An “old man mad with painting”—that was what the Japanese called Hokusai, one of their greatest artists.
On his deathbed, at age 89, he declared: “If only Heaven will give me just another 10 years… Just another five more years, then I could become a real painter.”
The same undying passion animates Sofronio Ylanan Mendoza, better known by the initials with which he signs his works: Sym.
The Cebu-born painter celebrated his 83rd birthday last March 10 with an exhibit at the Mezzanine of the Makati Shangri-La Hotel, mounted by Hiraya Gallery. (The exhibit runs until March 27.)
Although he has slowed down considerably since his fourth angioplasty, after which his cardiologists decided to install a pacemaker, Sym’s heart still beats only for his art.
“Art still holds a lot of challenges,” he says in Tagalog, which still bears traces of a Cebuano accent despite the artist having lived in Manila since the 1960s, and Vancouver since the 1980s.
“There’s no end to it,” he adds.
High-fidelity
Often, he says, he closes his eyes just before going to sleep and his mind is suddenly filled with abstract shapes, very clear, in high-fidelity. Sometimes the flashes of inspiration come while he’s watching TV. But when he attempts to capture them on paper the next day, he always ends up with something quite different.
Perfect expression is always elusive and just beyond his grasp.
“Lately, in retrospect,” he continues, “I’ve been looking at all I’ve done, and there’s still something lacking. Not wrong, but lacking. I feel that my paintings are lacking in poetic expression—that’s what I want to achieve. I’m still searching for the technique that will allow me to achieve that expression.”
Maybe, in five years or so, he might try sculpture, he says with a smile.
Quiet corner
We are in the artist’s studio in a quiet corner of San Juan, which he shares with his wife Ely. The walls are hung with paintings from various stages of his career, some in the classical realist style which he favored early on, and some in the neo-cubist style which, counter-intuitively, he returned to in 2000.
“Now that my seven children are all grown, I’m free,” he says. “I can work anytime, anywhere, and we’ve decided to spend more time here than in Canada.”
Ely interrupts him momentarily to apply a transdermal patch, a sustained-release heart medication. After a while, Sym becomes more animated, although it’s hard to tell whether it’s the medication kicking in, or talking about art, that’s responsible.
Sym ushers us into his sunlit atelier, where two easels display recent canvases. More paintings lean against the walls, all in the style that he calls “new millennium cubism.”
At the height of his powers, he says, he could finish a four-by-six-foot painting in a mere four or five hours.

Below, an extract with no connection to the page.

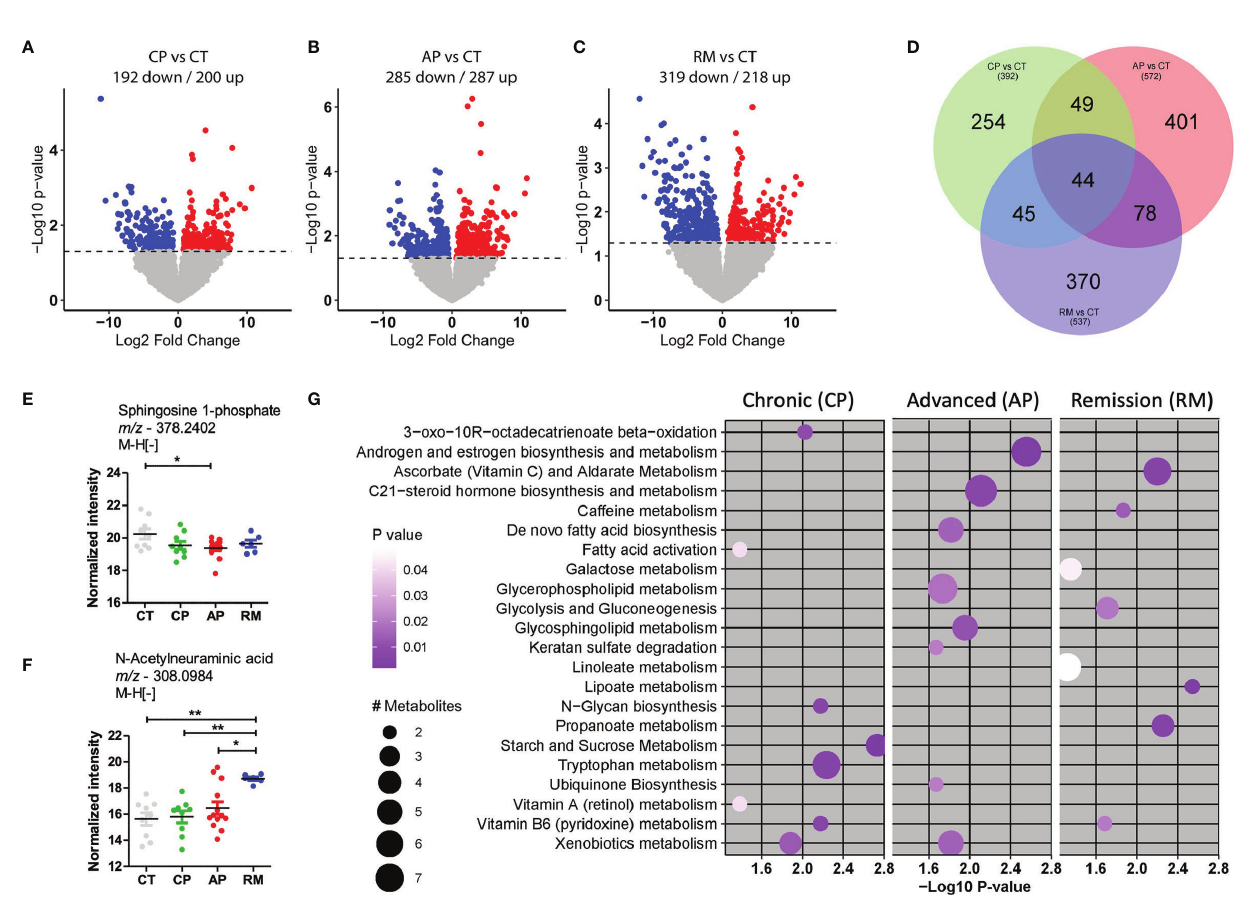
FIGURE 1 | Metabolites differentially abundant in CML patients in comparison with the control group. (A – C) Volcano plots to compare down- and upregulated metabolites in (A) . CML patients in the chronic phase (CP; n = 10) and control group (CT; n = 9); (B) CML patients in the advanced phase (AP, n = 13) and control group (CT); (C) CML patients in remission post-TKI therapy (RM; n = 6) and control group (CT). (D) Venn diagram of differentially abundant metabolites in each group, after comparison. (E, F) Scatter-plots of the amount of top predicted metabolites in CML patients and the control group. Sphingosine-1-phosphate was less abundant in CML-AP patients than in the control group. N-Acetylneuraminic acid was more abundant in patients in remission than in control subjects and CML-CP and CML-AP patients. (G) The most representative metabolic pathways in CML patients, compared with the control group. The circle size represents the number of differentially abundant metabolites, and the circle color means the degree of signi fi cance ( p -value magnitude) after comparison among groups. Signi fi cant metabolite features were identi fi ed by ANOVA with repeated measures, associated with Tukey ’ s multiple comparisons test (* p < 0.05; ** p <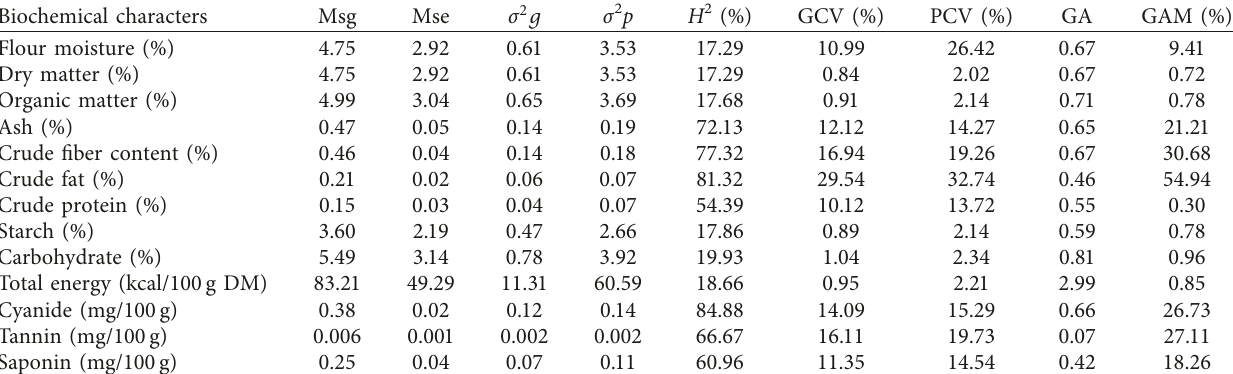
Table 4: Variances, heritability, coefficient of variation, and genetic advance of 13 characters of 64 cassava accessions. Biochemical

Now, he says a bit ruefully, it sometimes takes him months to finish just one canvas.
It’s not just age and infirmity slowing him down, he hastens to add. His new works are much more complex and subtle and difficult to execute. He shows us sketchbooks full of preliminary drawings, sometimes indicating directional lines or with notations for colors.
His style of cubism, he says, retains an element of realism. Indeed, he still favors the classic themes: nudes, still lives, landscapes, but fractalized in prismatic colors and shapes, suggesting rhythmic movement and directionality.
“I try to incorporate shapes and harmony of colors,” he adds. “It takes science and knowledge, not just pure intuition. With abstract art, you can go by pure intuition, but with this, it takes planning. It’s like architecture. It’s easy to build a barung-barong, but a 50-story building—you need a plan.”
There was a time, when he was younger, when he would paint all day and into the wee hours of the morning.
“It’s as if you’re flying,” says Sym. “When you’re engrossed in painting, you lose track of time.”
These days, he says, he starts at 2 or 3 in the afternoon, and makes it a point to knock off at midnight or 1 a.m.
But not a day goes by when he doesn’t pick up his brushes and pigments.